Since the sum of all string lengths is at most $10^5$, the total FFT workload remains comfortably within the limits.

Test Cases

# helper: run solution on input string, return output string
import sys
import io

def run(inp: str) -> str:
    from solution import main

    backup_stdin = sys.stdin
    backup_stdout = sys.stdout

    sys.stdin = io.StringIO(inp)
    out = io.StringIO()
    sys.stdout = out

    main()

    sys.stdin = backup_stdin
    sys.stdout = backup_stdout

    return out.getvalue().strip()

# provided samples
assert run(
"""3
10
0000001000
0000000110
0000000001
10
0000001000
0000010000
0000001100
10
0000000111
0000000011
0001000000
"""
) == "1\n2\n3"

# minimum size
assert run(
"""1
1
0
0
0
"""
) == "0"

# all equal
assert run(
"""1
5
11111
11111
11111
"""
) == "5"

# single useful rotation
assert run(
"""1
4
1000
0000
0001
"""
) == "1"

# boundary alignment
assert run(
"""1
4
1000
0100
0010
"""
) == "1"
Test input Expected output What it validates
Single position, all zeros 0 Minimum size
Three all-one strings 5 Already optimal
One rotating match 1 Cyclic shift handling
Ones near opposite ends 1 Wrap-around correctness

Edge Cases

Consider:

n = 1
s1 = 0
s2 = 0
s3 = 0

No rotation changes anything.

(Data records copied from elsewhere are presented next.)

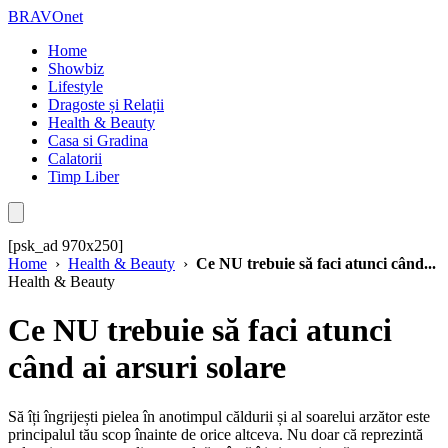
BRAVOnet
Home
Showbiz
Lifestyle
Dragoste și Relații
Health & Beauty
Casa si Gradina
Calatorii
Timp Liber
[psk_ad 970x250]
Home
›
Health & Beauty
›
Ce NU trebuie să faci atunci când...
Health & Beauty
Ce NU trebuie să faci atunci
când ai arsuri solare
Să îți îngrijești pielea în anotimpul căldurii și al soarelui arzător este
principalul tău scop înainte de orice altceva. Nu doar că reprezintă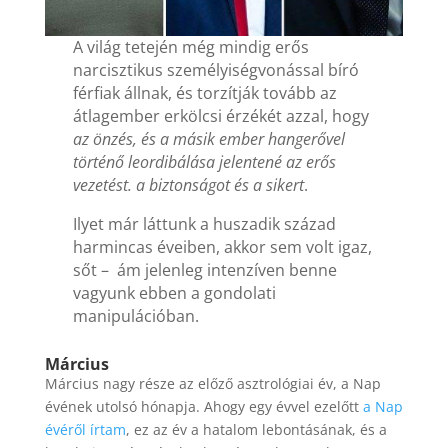
A világ tetején még mindig erős
narcisztikus személyiségvonással bíró
férfiak állnak, és torzítják tovább az
átlagember erkölcsi érzékét azzal, hogy
az önzés, és a másik ember hangerővel
történő leordibálása jelentené az erős
vezetést. a biztonságot és a sikert
.
Ilyet már láttunk a huszadik század
harmincas éveiben, akkor sem volt igaz,
sőt – ám jelenleg intenzíven benne
vagyunk ebben a gondolati
manipulációban.
Március
Március nagy része az előző asztrológiai év, a Nap
évének utolsó hónapja. Ahogy egy évvel ezelőtt
a Nap
évéről írtam
, ez az év a hatalom lebontásának, és a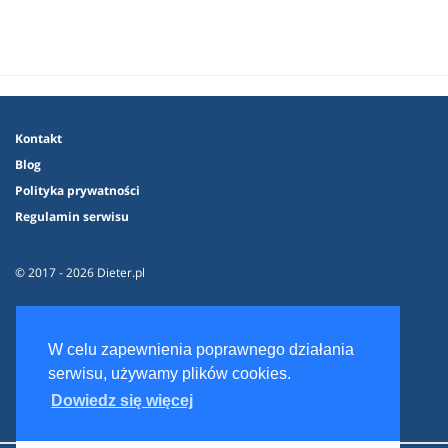
Kontakt
Blog
Polityka prywatności
Regulamin serwisu
© 2017 - 2026 Dieter.pl
W celu zapewnienia poprawnego działania
serwisu, używamy plików cookies.
Dowiedz się więcej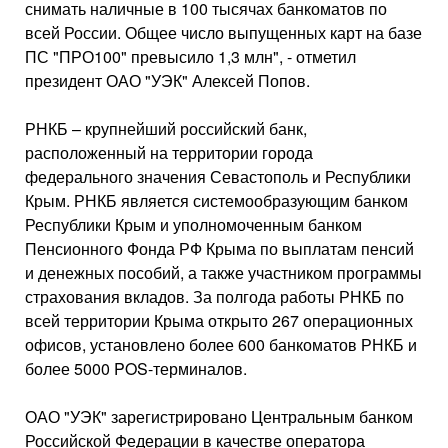
снимать наличные в 100 тысячах банкоматов по
всей России. Общее число выпущенных карт на базе
ПС "ПРО100" превысило 1,3 млн", - отметил
президент ОАО "УЭК" Алексей Попов.
РНКБ – крупнейший российский банк,
расположенный на территории города
федерального значения Севастополь и Республики
Крым. РНКБ является системообразующим банком
Республики Крым и уполномоченным банком
Пенсионного Фонда РФ Крыма по выплатам пенсий
и денежных пособий, а также участником программы
страхования вкладов. За полгода работы РНКБ по
всей территории Крыма открыто 267 операционных
офисов, установлено более 600 банкоматов РНКБ и
более 5000 POS-терминалов.
ОАО "УЭК" зарегистрировано Центральным банком
Российской Федерации в качестве оператора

The XOR array is [0], the correlation is 0, and the answer remains 0.

Consider:

n = 4
s1 = 1000
s2 = 0000
s3 = 0001

The XOR array is [1,0,0,0]. Rotating s3 by one step moves its 1 into the first position, producing correlation 1. The algorithm finds this through the cyclic correlation extracted from the convolution.

Consider:

n = 5
s1 = 11111
s2 = 11111
s3 = 00000

Here base = 5 because every position already contains two ones. The XOR array is all zeros, so every correlation is zero. The algorithm returns 5, correctly recognizing that no rotation can improve or damage the score.

These cases cover minimum length, wrap-around alignment, and situations where the answer is already fixed before any rotation is applied.